34.M. AWA (Togo), répondant à une question sur les demandeurs d’asile, indique que c’est la Commission nationale des réfugiés, organe interministériel qu’il préside, qui examine les demandes d’asile. Il souligne que la plupart des demandeurs d’asile africains se préoccupent moins de leur protection que de l’obtention d’un statut. Des organisations caritatives facilitent cependant leur insertion, notamment en leur fournissant au besoin une assistance judiciaire et en veillant à ce que les enfants soient scolarisés. M. Awa estime que la situation est généralement satisfaisante et souligne la mise en place récente d’un Comité consultatif des réfugiés, qui recueille les doléances des réfugiés et les transmet au bureau du HCR à Cotonou.

35.M. ESSO (Togo) rappelle que le Togo est désormais animé d’une volonté politique d’entreprendre des réformes en vue de renforcer la démocratie et les institutions et qu’il a engagé à cet effet un processus de dialogue politique national. La présence d’une personnalité de l’opposition à la tête du bureau chargé du dialogue montre que la sérénité commence à prévaloir. Le dialogue national a pour vocation de renforcer la démocratie, favoriser la réconciliation et restaurer la confiance. Pour ce qui est de la réparation, dès qu’une décision sera prise quant à l’indemnisation des victimes de violences, les autorités prendront les mesures budgétaires requises.

36.Mme ACOUETEY (Togo) souligne que le gouvernement actuel a entrepris de combattre l’impunité. L’ONU et la Commission d’enquête nationale indépendante ont déterminé les responsabilités et défini des mesures contre l’impunité. Cependant, les deux parties en présence au Togo soulignent que les responsabilités sont partagées et souvent collectives. Avant de prendre des mesures concrètes, l’État partie doit mener des enquêtes judiciaires et déterminer les responsabilités individuelles. Toutefois, il ne pourra le faire qu’à l’issue du dialogue national.
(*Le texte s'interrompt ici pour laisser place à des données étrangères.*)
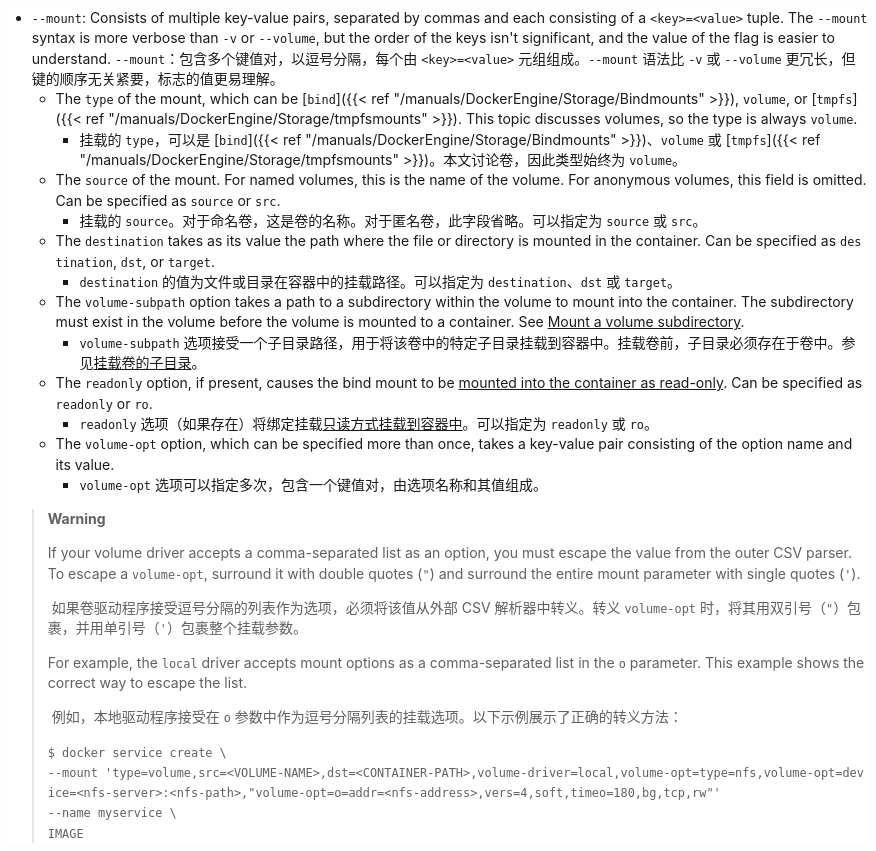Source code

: - `--mount`: Consists of multiple key-value pairs, separated by commas and each consisting of a `<key>=<value>` tuple. The `--mount` syntax is more verbose than `-v` or `--volume`, but the order of the keys isn't significant, and the value of the flag is easier to understand. `--mount`：包含多个键值对，以逗号分隔，每个由 `<key>=<value>` 元组组成。`--mount` 语法比 `-v` 或 `--volume` 更冗长，但键的顺序无关紧要，标志的值更易理解。
  - The `type` of the mount, which can be [`bind`]({{< ref "/manuals/DockerEngine/Storage/Bindmounts" >}}), `volume`, or [`tmpfs`]({{< ref "/manuals/DockerEngine/Storage/tmpfsmounts" >}}). This topic discusses volumes, so the type is always `volume`.
    - 挂载的 `type`，可以是 [`bind`]({{< ref "/manuals/DockerEngine/Storage/Bindmounts" >}})、`volume` 或 [`tmpfs`]({{< ref "/manuals/DockerEngine/Storage/tmpfsmounts" >}})。本文讨论卷，因此类型始终为 `volume`。
  - The `source` of the mount. For named volumes, this is the name of the volume. For anonymous volumes, this field is omitted. Can be specified as `source` or `src`.
    - 挂载的 `source`。对于命名卷，这是卷的名称。对于匿名卷，此字段省略。可以指定为 `source` 或 `src`。
  - The `destination` takes as its value the path where the file or directory is mounted in the container. Can be specified as `destination`, `dst`, or `target`.
    - `destination` 的值为文件或目录在容器中的挂载路径。可以指定为 `destination`、`dst` 或 `target`。
  - The `volume-subpath` option takes a path to a subdirectory within the volume to mount into the container. The subdirectory must exist in the volume before the volume is mounted to a container. See [Mount a volume subdirectory](https://docs.docker.com/engine/storage/volumes/#mount-a-volume-subdirectory).
    - `volume-subpath` 选项接受一个子目录路径，用于将该卷中的特定子目录挂载到容器中。挂载卷前，子目录必须存在于卷中。参见[挂载卷的子目录](https://docs.docker.com/engine/storage/volumes/#mount-a-volume-subdirectory)。
  - The `readonly` option, if present, causes the bind mount to be [mounted into the container as read-only](https://docs.docker.com/engine/storage/volumes/#use-a-read-only-volume). Can be specified as `readonly` or `ro`.
    - `readonly` 选项（如果存在）将绑定挂载[只读方式挂载到容器中](https://docs.docker.com/engine/storage/volumes/#use-a-read-only-volume)。可以指定为 `readonly` 或 `ro`。
  - The `volume-opt` option, which can be specified more than once, takes a key-value pair consisting of the option name and its value.
    - `volume-opt` 选项可以指定多次，包含一个键值对，由选项名称和其值组成。

> **Warning**
>
> 
>
> If your volume driver accepts a comma-separated list as an option, you must escape the value from the outer CSV parser. To escape a `volume-opt`, surround it with double quotes (`"`) and surround the entire mount parameter with single quotes (`'`).
>
> ​	如果卷驱动程序接受逗号分隔的列表作为选项，必须将该值从外部 CSV 解析器中转义。转义 `volume-opt` 时，将其用双引号（`"`）包裹，并用单引号（`'`）包裹整个挂载参数。
>
> For example, the `local` driver accepts mount options as a comma-separated list in the `o` parameter. This example shows the correct way to escape the list.
>
> ​	例如，本地驱动程序接受在 `o` 参数中作为逗号分隔列表的挂载选项。以下示例展示了正确的转义方法：
>
> ```console
> $ docker service create \
> --mount 'type=volume,src=<VOLUME-NAME>,dst=<CONTAINER-PATH>,volume-driver=local,volume-opt=type=nfs,volume-opt=device=<nfs-server>:<nfs-path>,"volume-opt=o=addr=<nfs-address>,vers=4,soft,timeo=180,bg,tcp,rw"'
> --name myservice \
> IMAGE
> ```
La culture de l’impunité ne sera plus acceptée au Togo. Telle est la volonté des autorités et de l’ensemble de la population.

37.M. AWA (Togo), répondant à une question concernant un commissaire de police, souligne que cette personne avait fait l’objet d’une suspension disciplinaire de six mois et que sa demande de réintégration vient d’être approuvée par le Ministre de la sécurité. Mme Acouetey confirme ces informations.

38.Le PRÉSIDENT remercie la délégation togolaise. Il se félicite de la qualité du dialogue amorcé avec l’État partie et l’assure du soutien du Comité dans les réformes entreprises. Il lui recommande de solliciter l’assistance du Haut‑Commissariat aux droits de l’homme, qui considère le Togo comme une priorité et envisage d’y établir un bureau.

39.La délégation togolaise se retire.

La première partie (publique) de la séance prend fin à 16 h 25.